Was nun folgte, war eine Konfusion ohnegleichen, an deren Ende die
fast ausschließlich aus Heiden bestehende Kirche Jesu Christi stand,
die Jesu Volksgenossen unverzüglich als Gottesmörder abstempelte. Die
mit der "Auferstehung" Jesu einsetzende Springflut bizarrer
Deutungen des Alten Testaments war nicht mehr aufzuhalten. Überall
brachen die Dämme der Vernunft, die bisher religiöse
Allmachtsphantasien einigermaßen in Schach gehalten hatten. An vielen
Stellen des Alten Testaments - so die Christen - hatte Gott bereits
von Christus geredet und dessen Kommen angekündigt. Ja, bereits zu
Beginn der Weltgeschichte stand Christus Gott zur Seite. War es schon
eine Tragödie, wie der vollmächtige Exorzist, der Gesetzeskundige, der
Prophet, der Poet und der Weisheitslehrer Jesus in Jerusalem einer
politischen Intrige zum Opfer fiel, so gilt das potenziert von der Art
und Weise, wie Jesus in der Kirchengeschichte bis heute interpretiert
und für die Zwecke der jeweiligen Menschen missbraucht wurde.

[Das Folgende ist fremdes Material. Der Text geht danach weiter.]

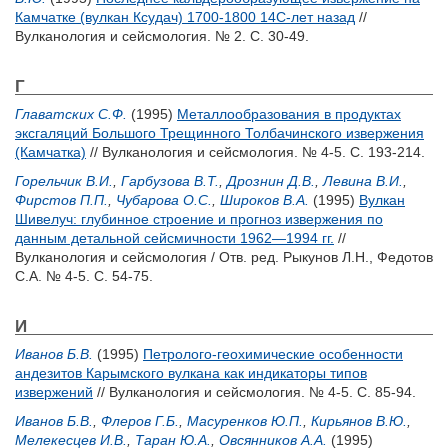
Камчатке (вулкан Ксудач) 1700-1800 14С-лет назад
//
Вулканология и сейсмология. № 2. С. 30-49.
Г
Главатских С.Ф.
(1995)
Металлообразования в продуктах
эксгаляций Большого Трещинного Толбачинского извержения
(Камчатка)
// Вулканология и сейсмология. № 4-5. С. 193-214.
Горельчик В.И.
,
Гарбузова В.Т.
,
Дрознин Д.В.
,
Левина В.И.
,
Фирстов П.П.
,
Чубарова О.С.
,
Широков В.А.
(1995)
Вулкан
Шивелуч: глубинное строение и прогноз извержения по
данным детальной сейсмичности 1962—1994 гг.
//
Вулканология и сейсмология / Отв. ред.
Рыкунов Л.Н.
,
Федотов
С.А.
№ 4-5. С. 54-75.
И
Иванов Б.В.
(1995)
Петролого-геохимические особенности
андезитов Карымского вулкана как индикаторы типов
извержений
// Вулканология и сейсмология. № 4-5. С. 85-94.
Иванов Б.В.
,
Флеров Г.Б.
,
Масуренков Ю.П.
,
Кирьянов В.Ю.
,
Мелекесцев И.В.
,
Таран Ю.А.
,
Овсянников А.А.
(1995)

Trotzdem bleibt die Frage: Was bedeutet er für die Gegenwart, wenn
einmal seine kirchliche Verbrämung als Maskerade erkannt ist? Meine
Einschätzung ist: Jesus war eine sympathische, naturwüchsige Gestalt,
ein Mensch mit Humor und Witz, über den ich manchmal schmunzele. Auch
seine Ernsthaftigkeit macht Eindruck. Aber in seiner Gesetzesauslegung
wird er mir zuweilen zu ernsthaft, und in seinem Schwärmertum, das die
Vernunft mit Füßen tritt, kann ich ihn nicht mehr ernst nehmen, denn
das von ihm angekündigte Reich Gottes ist ausgeblieben. Und in seinem
intimen Umgang mit Gott, den er Papa nannte, wirkt Jesus geradezu
lächerlich auf mich, denn damit teilt er einen Fehler vieler
religiöser Menschen: sich selbst im Mittelpunkt der Welt zu sehen. Als
ganze Person bleibt Jesus ein Problem, und von einem Problem können
wir nicht Antwort auf die uns bedrängenden Fragen erwarten.